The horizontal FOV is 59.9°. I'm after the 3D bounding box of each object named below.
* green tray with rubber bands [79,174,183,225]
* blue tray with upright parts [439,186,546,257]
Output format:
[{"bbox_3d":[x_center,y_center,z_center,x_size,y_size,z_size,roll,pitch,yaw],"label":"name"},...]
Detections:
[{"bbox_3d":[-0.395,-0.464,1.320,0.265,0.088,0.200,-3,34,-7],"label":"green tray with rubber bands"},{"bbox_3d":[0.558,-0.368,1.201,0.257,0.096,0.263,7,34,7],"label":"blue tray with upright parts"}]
★ ★ ★
Exercise requirements |
Nothing but the lines from the one with "upright parts [439,186,546,257]" through the last line of the records above should be retyped, and those word for word.

Written response |
* blue tray with upright parts [439,186,546,257]
Output format:
[{"bbox_3d":[x_center,y_center,z_center,x_size,y_size,z_size,roll,pitch,yaw],"label":"name"},...]
Detections:
[{"bbox_3d":[-0.395,-0.464,1.320,0.265,0.088,0.200,-3,34,-7],"label":"green tray with rubber bands"},{"bbox_3d":[0.558,-0.368,1.201,0.257,0.096,0.263,7,34,7],"label":"blue tray with upright parts"}]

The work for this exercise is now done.